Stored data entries
-- Begin --
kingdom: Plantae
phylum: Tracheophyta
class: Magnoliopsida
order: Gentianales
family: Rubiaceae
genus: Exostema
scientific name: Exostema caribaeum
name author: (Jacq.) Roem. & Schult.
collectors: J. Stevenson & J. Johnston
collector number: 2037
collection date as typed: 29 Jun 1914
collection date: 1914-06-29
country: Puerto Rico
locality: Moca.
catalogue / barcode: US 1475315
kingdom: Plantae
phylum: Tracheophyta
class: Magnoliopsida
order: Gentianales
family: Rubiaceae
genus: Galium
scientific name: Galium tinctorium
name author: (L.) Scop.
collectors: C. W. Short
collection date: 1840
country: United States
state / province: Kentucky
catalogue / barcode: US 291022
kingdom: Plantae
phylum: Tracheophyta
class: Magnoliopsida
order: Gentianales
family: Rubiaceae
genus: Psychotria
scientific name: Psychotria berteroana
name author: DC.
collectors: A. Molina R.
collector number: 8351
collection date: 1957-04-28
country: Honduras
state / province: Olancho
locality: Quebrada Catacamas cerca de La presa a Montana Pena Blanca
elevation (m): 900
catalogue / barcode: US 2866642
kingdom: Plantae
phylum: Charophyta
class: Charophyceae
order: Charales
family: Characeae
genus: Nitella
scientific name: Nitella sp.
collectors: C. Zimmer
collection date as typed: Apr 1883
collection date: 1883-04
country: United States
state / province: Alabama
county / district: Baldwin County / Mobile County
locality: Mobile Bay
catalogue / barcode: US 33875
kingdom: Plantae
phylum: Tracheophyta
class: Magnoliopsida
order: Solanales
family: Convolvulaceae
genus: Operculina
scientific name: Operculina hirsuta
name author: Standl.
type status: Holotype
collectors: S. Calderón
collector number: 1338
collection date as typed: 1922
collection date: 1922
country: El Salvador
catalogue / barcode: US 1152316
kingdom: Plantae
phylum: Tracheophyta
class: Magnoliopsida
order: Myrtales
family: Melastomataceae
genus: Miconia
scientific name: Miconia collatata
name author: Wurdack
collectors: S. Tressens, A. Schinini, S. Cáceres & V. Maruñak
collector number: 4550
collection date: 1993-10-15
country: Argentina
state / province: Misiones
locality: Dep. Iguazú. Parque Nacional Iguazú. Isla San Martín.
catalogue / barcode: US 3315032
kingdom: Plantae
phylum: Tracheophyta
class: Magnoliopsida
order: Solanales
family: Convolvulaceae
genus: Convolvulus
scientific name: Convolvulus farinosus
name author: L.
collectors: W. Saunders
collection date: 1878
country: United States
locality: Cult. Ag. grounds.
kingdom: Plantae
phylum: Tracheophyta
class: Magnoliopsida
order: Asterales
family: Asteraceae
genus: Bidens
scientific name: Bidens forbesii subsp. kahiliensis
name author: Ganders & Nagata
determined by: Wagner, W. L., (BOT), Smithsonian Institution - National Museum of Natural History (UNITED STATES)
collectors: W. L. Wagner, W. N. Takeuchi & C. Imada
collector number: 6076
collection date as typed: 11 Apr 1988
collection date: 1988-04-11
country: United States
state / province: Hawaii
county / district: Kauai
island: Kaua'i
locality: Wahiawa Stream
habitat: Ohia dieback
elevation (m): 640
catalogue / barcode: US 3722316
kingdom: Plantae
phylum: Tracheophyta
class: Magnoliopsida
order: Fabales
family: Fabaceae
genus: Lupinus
-- End --
• [What this task involves]:
Write every line of the records above as a JSON list of strings, one string per line, leaving out blank lines.

• [In response]:
[
  "kingdom: Plantae",
  "phylum: Tracheophyta",
  "class: Magnoliopsida",
  "order: Gentianales",
  "family: Rubiaceae",
  "genus: Exostema",
  "scientific name: Exostema caribaeum",
  "name author: (Jacq.) Roem. & Schult.",
  "collectors: J. Stevenson & J. Johnston",
  "collector number: 2037",
  "collection date as typed: 29 Jun 1914",
  "collection date: 1914-06-29",
  "country: Puerto Rico",
  "locality: Moca.",
  "catalogue / barcode: US 1475315",
  "kingdom: Plantae",
  "phylum: Tracheophyta",
  "class: Magnoliopsida",
  "order: Gentianales",
  "family: Rubiaceae",
  "genus: Galium",
  "scientific name: Galium tinctorium",
  "name author: (L.) Scop.",
  "collectors: C. W. Short",
  "collection date: 1840",
  "country: United States",
  "state / province: Kentucky",
  "catalogue / barcode: US 291022",
  "kingdom: Plantae",
  "phylum: Tracheophyta",
  "class: Magnoliopsida",
  "order: Gentianales",
  "family: Rubiaceae",
  "genus: Psychotria",
  "scientific name: Psychotria berteroana",
  "name author: DC.",
  "collectors: A. Molina R.",
  "collector number: 8351",
  "collection date: 1957-04-28",
  "country: Honduras",
  "state / province: Olancho",
  "locality: Quebrada Catacamas cerca de La presa a Montana Pena Blanca",
  "elevation (m): 900",
  "catalogue / barcode: US 2866642",
  "kingdom: Plantae",
  "phylum: Charophyta",
  "class: Charophyceae",
  "order: Charales",
  "family: Characeae",
  "genus: Nitella",
  "scientific name: Nitella sp.",
  "collectors: C. Zimmer",
  "collection date as typed: Apr 1883",
  "collection date: 1883-04",
  "country: United States",
  "state / province: Alabama",
  "county / district: Baldwin County / Mobile County",
  "locality: Mobile Bay",
  "catalogue / barcode: US 33875",
  "kingdom: Plantae",
  "phylum: Tracheophyta",
  "class: Magnoliopsida",
  "order: Solanales",
  "family: Convolvulaceae",
  "genus: Operculina",
  "scientific name: Operculina hirsuta",
  "name author: Standl.",
  "type status: Holotype",
  "collectors: S. Calderón",
  "collector number: 1338",
  "collection date as typed: 1922",
  "collection date: 1922",
  "country: El Salvador",
  "catalogue / barcode: US 1152316",
  "kingdom: Plantae",
  "phylum: Tracheophyta",
  "class: Magnoliopsida",
  "order: Myrtales",
  "family: Melastomataceae",
  "genus: Miconia",
  "scientific name: Miconia collatata",
  "name author: Wurdack",
  "collectors: S. Tressens, A. Schinini, S. Cáceres & V. Maruñak",
  "collector number: 4550",
  "collection date: 1993-10-15",
  "country: Argentina",
  "state / province: Misiones",
  "locality: Dep. Iguazú. Parque Nacional Iguazú. Isla San Martín.",
  "catalogue / barcode: US 3315032",
  "kingdom: Plantae",
  "phylum: Tracheophyta",
  "class: Magnoliopsida",
  "order: Solanales",
  "family: Convolvulaceae",
  "genus: Convolvulus",
  "scientific name: Convolvulus farinosus",
  "name author: L.",
  "collectors: W. Saunders",
  "collection date: 1878",
  "country: United States",
  "locality: Cult. Ag. grounds.",
  "kingdom: Plantae",
  "phylum: Tracheophyta",
  "class: Magnoliopsida",
  "order: Asterales",
  "family: Asteraceae",
  "genus: Bidens",
  "scientific name: Bidens forbesii subsp. kahiliensis",
  "name author: Ganders & Nagata",
  "determined by: Wagner, W. L., (BOT), Smithsonian Institution - National Museum of Natural History (UNITED STATES)",
  "collectors: W. L. Wagner, W. N. Takeuchi & C. Imada",
  "collector number: 6076",
  "collection date as typed: 11 Apr 1988",
  "collection date: 1988-04-11",
  "country: United States",
  "state / province: Hawaii",
  "county / district: Kauai",
  "island: Kaua'i",
  "locality: Wahiawa Stream",
  "habitat: Ohia dieback",
  "elevation (m): 640",
  "catalogue / barcode: US 3722316",
  "kingdom: Plantae",
  "phylum: Tracheophyta",
  "class: Magnoliopsida",
  "order: Fabales",
  "family: Fabaceae",
  "genus: Lupinus"
]